決算書とは、会社の利益や財産の状況などを把握するための資料であり、いわば企業における家計簿です。

決算書には様々な種類がありますが、代表的なものは以下の4書類です。

  1. 貸借対照表(B/S)
  2. 損益計算書(P/L)
  3. 販売費及び一般管理費の明細書(SGA)
  4. 株主資本等変動計算書(S/S)

一つずつ、解説していきます。

貸借対照表(B/S)について

貸借対照表(B/S)とは?

「貸借対照表」とは、会社の財産や債務がいくらあるか。会社の財政状態を示した書類です。

これを見ることによって、会社にどんな財産がいくらあるのか、また、会社が抱えている借金や未払いの外注費用がいくらあるか等を把握することができます。

「損益計算書」が会社の利益を表す書類であるのに対し、貸借対照表は会社の財政状態、つまり、会社にいくらお金があるのか、いくら借金があるか等を確認することができる書類です。

貸借対照表の例示

貸借対照表(B/S)で何を確認できるの?

上記の貸借対照表を確認することによって、会社がどのような手段でお金を集め、そのお金をどのようなモノに運用しているかを確認することができます

会社が資金調達した金額は、貸借対照表の右側(貸方と呼びます)に記載されます。

融資を受けたり、株式の発行などを行い、会社はお金を集めます。

その他ツケ払いのものなど、将来的にお金が出ていくものも貸借対照表の右側に記載されます。

基本的に貸借対照表の右側は、会社の資金調達手段が記載される場所です。

一方、貸借対照表の左側(借方と呼びます)を見ると、会社が調達したお金を、現金のまま持っているのか、それとも備品を購入したのか、商品の在庫を抱えているか等を確認することができます。

このように、貸借対照表の左側は、会社が調達した資金をどのようなモノに運用しているかを確認することができます

で、何がわかるの?と言われれば、

たとえば預金が500万円ある状態で負債が1,000万円あった場合など、資金繰りがショートする危険性などを事前に把握することができます

毎月、預金通帳を見ているだけでは把握できません。
○ ○ ○ ○ ○
作業内容: 上の本文の内容を2文で要約してください。

データ抜粋:
○ ○ ○ ○ ○
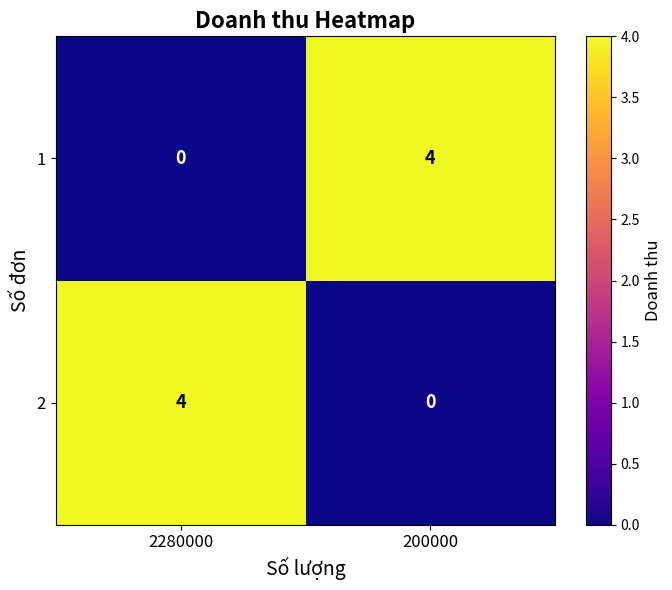

What is the difference between the highest and lowest values at 200000?

4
○ ○ ○ ○ ○
解答: 決算書は会社の利益や財産の状況などを把握するための資料で、代表的なものに貸借対照表、損益計算書、販売費及び一般管理費の明細書、株主資本等変動計算書の4書類がある。貸借対照表は会社の財政状態を示す書類で、右側(貸方)には資金調達の手段が、左側(借方)には調達した資金の運用先が記載され、資金繰りがショートする危険性などを事前に把握できる。